§ **WORK ITEM**:
Output only the lines below from the one containing "21px; fill: #24423a;" to the one containing "M2085,2H2133L2099,21L2081,14Z", exactly as written, both ends kept.

§ **EXERCISE DATA**:
-- Opening Marker --

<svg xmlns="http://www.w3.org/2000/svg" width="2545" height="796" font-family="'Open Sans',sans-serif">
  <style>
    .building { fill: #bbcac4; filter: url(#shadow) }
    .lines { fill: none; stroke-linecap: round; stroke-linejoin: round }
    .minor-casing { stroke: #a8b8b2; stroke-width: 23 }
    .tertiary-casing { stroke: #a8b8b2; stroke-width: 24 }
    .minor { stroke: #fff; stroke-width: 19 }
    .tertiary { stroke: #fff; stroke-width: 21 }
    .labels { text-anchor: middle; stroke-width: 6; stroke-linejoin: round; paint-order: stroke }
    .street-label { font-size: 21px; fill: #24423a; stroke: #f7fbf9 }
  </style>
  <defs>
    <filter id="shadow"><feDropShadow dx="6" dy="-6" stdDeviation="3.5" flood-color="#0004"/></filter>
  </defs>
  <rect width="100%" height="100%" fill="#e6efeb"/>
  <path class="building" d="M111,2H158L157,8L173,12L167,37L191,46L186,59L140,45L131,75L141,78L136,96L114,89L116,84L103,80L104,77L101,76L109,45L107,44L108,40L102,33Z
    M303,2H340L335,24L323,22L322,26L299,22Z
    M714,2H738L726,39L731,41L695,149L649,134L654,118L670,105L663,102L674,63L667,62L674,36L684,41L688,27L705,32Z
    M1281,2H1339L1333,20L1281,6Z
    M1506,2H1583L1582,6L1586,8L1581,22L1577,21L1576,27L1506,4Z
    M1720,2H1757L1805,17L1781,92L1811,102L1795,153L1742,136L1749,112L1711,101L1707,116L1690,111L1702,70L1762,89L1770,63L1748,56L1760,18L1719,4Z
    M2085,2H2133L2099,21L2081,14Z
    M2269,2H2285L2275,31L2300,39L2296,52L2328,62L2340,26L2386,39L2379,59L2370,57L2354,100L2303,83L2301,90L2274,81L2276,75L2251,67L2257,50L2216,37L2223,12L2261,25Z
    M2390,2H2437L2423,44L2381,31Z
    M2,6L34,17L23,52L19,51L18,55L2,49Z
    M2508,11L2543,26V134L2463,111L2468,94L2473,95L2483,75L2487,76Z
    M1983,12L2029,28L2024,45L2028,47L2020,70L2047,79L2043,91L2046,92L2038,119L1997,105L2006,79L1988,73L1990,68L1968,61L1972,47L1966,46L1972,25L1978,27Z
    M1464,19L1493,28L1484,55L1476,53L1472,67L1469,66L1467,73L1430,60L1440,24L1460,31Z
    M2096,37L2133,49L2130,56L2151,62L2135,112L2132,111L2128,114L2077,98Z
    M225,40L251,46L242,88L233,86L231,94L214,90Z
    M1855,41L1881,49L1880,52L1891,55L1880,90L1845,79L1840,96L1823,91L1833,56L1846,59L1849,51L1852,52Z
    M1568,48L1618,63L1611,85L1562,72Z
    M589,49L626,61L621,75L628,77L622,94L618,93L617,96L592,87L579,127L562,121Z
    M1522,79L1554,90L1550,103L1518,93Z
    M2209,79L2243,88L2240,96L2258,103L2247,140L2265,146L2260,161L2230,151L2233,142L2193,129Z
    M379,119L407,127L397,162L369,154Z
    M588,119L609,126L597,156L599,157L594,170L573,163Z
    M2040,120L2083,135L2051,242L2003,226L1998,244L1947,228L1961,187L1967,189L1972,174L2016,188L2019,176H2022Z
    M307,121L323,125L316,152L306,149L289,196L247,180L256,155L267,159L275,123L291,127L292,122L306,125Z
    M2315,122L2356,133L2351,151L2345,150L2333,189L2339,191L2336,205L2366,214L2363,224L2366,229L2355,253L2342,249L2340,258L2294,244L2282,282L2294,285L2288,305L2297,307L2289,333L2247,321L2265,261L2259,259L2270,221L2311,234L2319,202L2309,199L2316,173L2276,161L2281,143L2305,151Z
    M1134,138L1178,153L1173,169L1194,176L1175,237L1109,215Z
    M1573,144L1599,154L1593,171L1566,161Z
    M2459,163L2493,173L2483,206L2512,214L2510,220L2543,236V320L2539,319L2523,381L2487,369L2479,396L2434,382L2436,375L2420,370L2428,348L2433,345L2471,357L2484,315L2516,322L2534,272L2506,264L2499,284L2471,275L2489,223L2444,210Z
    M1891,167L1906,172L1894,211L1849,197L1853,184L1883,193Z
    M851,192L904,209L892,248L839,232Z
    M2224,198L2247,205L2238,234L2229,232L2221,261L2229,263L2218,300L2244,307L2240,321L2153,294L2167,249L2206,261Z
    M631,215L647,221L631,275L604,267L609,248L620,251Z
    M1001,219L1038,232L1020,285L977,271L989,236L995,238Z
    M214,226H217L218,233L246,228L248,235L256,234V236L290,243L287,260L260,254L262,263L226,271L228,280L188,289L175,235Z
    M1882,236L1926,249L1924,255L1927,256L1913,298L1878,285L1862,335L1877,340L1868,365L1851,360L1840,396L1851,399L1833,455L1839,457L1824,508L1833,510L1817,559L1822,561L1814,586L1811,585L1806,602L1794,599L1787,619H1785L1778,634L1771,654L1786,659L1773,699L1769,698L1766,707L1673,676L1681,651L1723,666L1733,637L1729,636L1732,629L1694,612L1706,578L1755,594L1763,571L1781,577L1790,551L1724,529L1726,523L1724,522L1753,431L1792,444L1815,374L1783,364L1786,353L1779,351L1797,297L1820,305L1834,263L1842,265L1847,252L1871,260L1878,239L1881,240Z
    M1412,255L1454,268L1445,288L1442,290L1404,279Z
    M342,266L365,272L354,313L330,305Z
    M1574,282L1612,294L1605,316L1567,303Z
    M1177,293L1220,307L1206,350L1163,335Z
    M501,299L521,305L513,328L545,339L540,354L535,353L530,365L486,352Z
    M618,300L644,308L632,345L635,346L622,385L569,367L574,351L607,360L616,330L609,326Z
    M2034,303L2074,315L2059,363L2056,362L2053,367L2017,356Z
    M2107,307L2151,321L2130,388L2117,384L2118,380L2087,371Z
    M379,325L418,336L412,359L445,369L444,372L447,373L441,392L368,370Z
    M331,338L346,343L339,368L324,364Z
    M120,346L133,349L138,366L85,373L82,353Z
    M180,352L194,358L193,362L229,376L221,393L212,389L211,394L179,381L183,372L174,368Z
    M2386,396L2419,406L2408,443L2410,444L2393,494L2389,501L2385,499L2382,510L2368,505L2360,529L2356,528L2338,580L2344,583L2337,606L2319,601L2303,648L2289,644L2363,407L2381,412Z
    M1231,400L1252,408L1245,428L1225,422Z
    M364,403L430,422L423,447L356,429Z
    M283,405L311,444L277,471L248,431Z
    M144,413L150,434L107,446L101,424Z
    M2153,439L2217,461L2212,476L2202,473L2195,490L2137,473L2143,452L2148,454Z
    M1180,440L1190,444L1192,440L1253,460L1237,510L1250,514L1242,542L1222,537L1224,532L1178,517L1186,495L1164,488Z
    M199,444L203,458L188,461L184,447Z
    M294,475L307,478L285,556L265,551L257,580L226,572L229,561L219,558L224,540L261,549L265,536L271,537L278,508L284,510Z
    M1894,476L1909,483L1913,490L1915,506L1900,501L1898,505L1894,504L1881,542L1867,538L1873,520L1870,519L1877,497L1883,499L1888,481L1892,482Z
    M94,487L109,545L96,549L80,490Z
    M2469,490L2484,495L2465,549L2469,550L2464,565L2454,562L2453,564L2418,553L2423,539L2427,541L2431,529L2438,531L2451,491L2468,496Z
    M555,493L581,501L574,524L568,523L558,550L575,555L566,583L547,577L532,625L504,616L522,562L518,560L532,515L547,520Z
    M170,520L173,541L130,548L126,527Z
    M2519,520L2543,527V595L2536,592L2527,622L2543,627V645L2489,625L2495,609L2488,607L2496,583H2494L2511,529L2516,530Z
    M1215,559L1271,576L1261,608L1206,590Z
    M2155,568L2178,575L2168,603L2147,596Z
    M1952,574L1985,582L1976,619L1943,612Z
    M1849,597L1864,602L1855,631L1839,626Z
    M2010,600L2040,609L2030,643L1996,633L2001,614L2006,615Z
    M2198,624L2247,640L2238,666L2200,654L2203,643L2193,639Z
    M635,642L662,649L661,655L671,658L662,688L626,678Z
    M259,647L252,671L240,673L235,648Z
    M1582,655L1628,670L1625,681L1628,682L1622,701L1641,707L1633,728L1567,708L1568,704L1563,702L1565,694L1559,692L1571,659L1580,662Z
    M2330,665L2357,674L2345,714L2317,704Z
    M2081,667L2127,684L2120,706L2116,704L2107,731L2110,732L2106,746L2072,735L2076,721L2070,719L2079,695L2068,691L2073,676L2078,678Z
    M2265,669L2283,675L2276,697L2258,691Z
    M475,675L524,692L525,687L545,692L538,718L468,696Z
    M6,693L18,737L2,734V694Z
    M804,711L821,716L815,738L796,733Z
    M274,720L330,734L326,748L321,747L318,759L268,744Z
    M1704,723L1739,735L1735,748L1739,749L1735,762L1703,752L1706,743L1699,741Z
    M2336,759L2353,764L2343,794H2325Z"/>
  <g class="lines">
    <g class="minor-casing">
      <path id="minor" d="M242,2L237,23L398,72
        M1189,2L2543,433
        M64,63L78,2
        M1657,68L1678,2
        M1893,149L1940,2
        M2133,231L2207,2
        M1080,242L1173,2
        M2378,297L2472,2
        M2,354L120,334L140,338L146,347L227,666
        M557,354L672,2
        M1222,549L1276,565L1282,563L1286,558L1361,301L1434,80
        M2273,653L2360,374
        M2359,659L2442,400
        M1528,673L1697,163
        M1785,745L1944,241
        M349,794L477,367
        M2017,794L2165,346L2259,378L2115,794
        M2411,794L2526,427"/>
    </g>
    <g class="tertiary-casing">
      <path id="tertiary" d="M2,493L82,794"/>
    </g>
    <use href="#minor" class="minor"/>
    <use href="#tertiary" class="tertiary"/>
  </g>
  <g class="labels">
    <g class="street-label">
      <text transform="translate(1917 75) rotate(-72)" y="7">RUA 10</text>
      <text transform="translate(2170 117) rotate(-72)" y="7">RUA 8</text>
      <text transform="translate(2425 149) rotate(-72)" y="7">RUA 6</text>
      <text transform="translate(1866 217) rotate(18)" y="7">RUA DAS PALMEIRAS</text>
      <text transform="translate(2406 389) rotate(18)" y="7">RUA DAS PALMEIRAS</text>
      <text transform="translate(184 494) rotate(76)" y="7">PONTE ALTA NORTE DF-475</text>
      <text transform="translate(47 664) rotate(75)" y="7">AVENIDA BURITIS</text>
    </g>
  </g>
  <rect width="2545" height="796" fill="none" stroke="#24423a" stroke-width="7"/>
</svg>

-- Closing Marker --

§ **EXERCISE ANSWER**:
    .street-label { font-size: 21px; fill: #24423a; stroke: #f7fbf9 }
  </style>
  <defs>
    <filter id="shadow"><feDropShadow dx="6" dy="-6" stdDeviation="3.5" flood-color="#0004"/></filter>
  </defs>
  <rect width="100%" height="100%" fill="#e6efeb"/>
  <path class="building" d="M111,2H158L157,8L173,12L167,37L191,46L186,59L140,45L131,75L141,78L136,96L114,89L116,84L103,80L104,77L101,76L109,45L107,44L108,40L102,33Z
    M303,2H340L335,24L323,22L322,26L299,22Z
    M714,2H738L726,39L731,41L695,149L649,134L654,118L670,105L663,102L674,63L667,62L674,36L684,41L688,27L705,32Z
    M1281,2H1339L1333,20L1281,6Z
    M1506,2H1583L1582,6L1586,8L1581,22L1577,21L1576,27L1506,4Z
    M1720,2H1757L1805,17L1781,92L1811,102L1795,153L1742,136L1749,112L1711,101L1707,116L1690,111L1702,70L1762,89L1770,63L1748,56L1760,18L1719,4Z
    M2085,2H2133L2099,21L2081,14Z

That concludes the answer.